| Supplied passage |
Do They Speak English In Mexico City?
As a rule, no, people don’t speak English in Mexico City. Tour guides and some customer service positions at popular hotels and restaurants will speak some English but it is uncommon to find English speakers in Mexico City.
Mexicans speak Spanish. If you find yourself off the tourist path and in local establishment you are sure to encounter a language barrier.
Solo female travellers to Mexico City will feel a lot more safe with a little Spanish. It is helpful to download Spanish Offline using the Google Translate app to have access to translations without internet. You can also download my Useful Mexican Words and Phrases Cheatsheet at the bottom of this page.
Can I Use US Dollars In Mexico City?
It is a common misconception that you should bring US Dollars to Mexico. While it is possible to use US Dollars in some highly touristic areas such as Cancún, it is never advised. US Dollars are subject to harsh exchange rates and price gouging.
Trying to pay with US dollars in Mexico City can make you look like a real fish out of water so just stick to the local currency.
Should I Buy Travel Insurance For Mexico City?
Yes, everyone traveling internationally should purchase travel insurance. Travel can be unpredictable so it is important to purchase a comprehensive plan. Your plan should cover (at a minimum) emergency medical, emergency transportation and trip cancellation and interruption.
Can I Drink The Tap Water In Mexico City?
For the rest of Mexico I’d say no, but for Mexico City, it depends. Mexico does not have a nationwide universal clean water program. Drinking from the water supply can cause what Mexicans call “Montezuma’s Revenge”. This consists of severe diarrhoea, vomiting and flu-like symptoms.

| Using the information |
1. Output everything in the Mexico City travel text from "Trying to pay" down to "cancellation and interruption.", copied word for word.
2. Pick up the Mexico City travel text after its final sentence and continue it.

| Saved data entries |
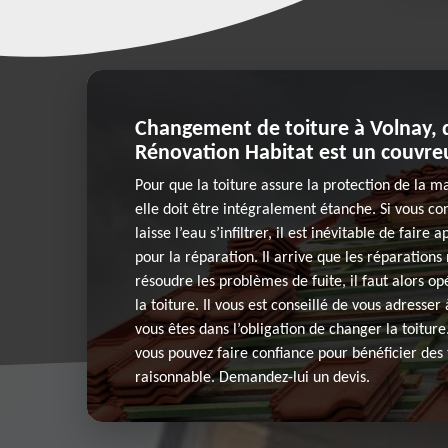
Changement de toiture à Volnay, 
Rénovation Habitat est un couvreu
Pour que la toiture assure la protection de la m
elle doit être intégralement étanche. Si vous co
laisse l’eau s’infiltrer, il est inévitable de faire
pour la réparation. Il arrive que les réparations 
résoudre les problèmes de fuite, il faut alors 
la toiture. Il vous est conseillé de vous adresser
vous êtes dans l’obligation de changer la toiture
vous pouvez faire confiance pour bénéficier des 
raisonnable. Demandez-lui un devis.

| Answers for this exercise |
1.
Trying to pay with US dollars in Mexico City can make you look like a real fish out of water so just stick to the local currency.
Should I Buy Travel Insurance For Mexico City?
Yes, everyone traveling internationally should purchase travel insurance. Travel can be unpredictable so it is important to purchase a comprehensive plan. Your plan should cover (at a minimum) emergency medical, emergency transportation and trip cancellation and interruption.

2.
Although Mexico City is not considered to be a hot destination, temperatures can soar during the day and the sun is hot. Staying hydrated is vitally important and luckily, finding drinking water in Mexico City is easy.
Mexico City has a world-class restaurant scene and many of these restaurants have water purification systems. Instead of having to purchase bottled water, restaurants often have pitchers of clean drinking water to fill your glass for free. Don’t be alarmed if you don’t see a bottle!
Bottled water is available in most restaurants, shops, bars, hotels, and supermarkets. It is also often available for purchase from street vendors.
There are products like water purification powders and straws that can purify tap water in Mexico but finding drinking water in Mexico City is easy to do.
Can I Brush Your Teeth With The Tap Water In Mexico City?
The rule for testing brushing your teeth in Mexico is the same rule you should use for testing street food: Try once and see how it goes.
How your body reacts to the bacteria in Mexico is unpredictable. It is best practice to brush with bottled water however I have spent months in Mexico using tap water to brush my teeth and didn’t experience any adverse affects.
Summary: Is Mexico City Safe For Solo Female Travellers?
The truth is, the ugly reputation Mexico City has isn’t the truth at all. This false reputation of Mexico City not being safe for solo female travellers is standing in the way of so many people exploring this incredible part of the world.
I’m not going to say danger doesn’t exist in Mexico. What I am saying is that Mexico is a huge and diverse country and as with any country, it has some problems.
Statistically speaking the rate of crime that involves tourists in Mexico is 0.0002%. The US actually averages 9x more crimes than Mexico overall, 3x more per capita. But you wouldn’t think twice about visiting the States would you?
By the end of my three days in Mexico City I had fallen so deeply in love with it that I booked a flight back for another two weeks and starting planning my next Mexico City itinerary.
It’s the really interesting blend of European architecture and Mexican culture that makes it feel so unique. Mexico City has so much to offer in terms of history, culture and unforgettable experiences.
So however you want to ask the question: Is Mexico City safe for solo female travellers? The answer is yes, it’s safe for every traveller. Regardless of where you come from, what you look like or who you are, everyone is welcome.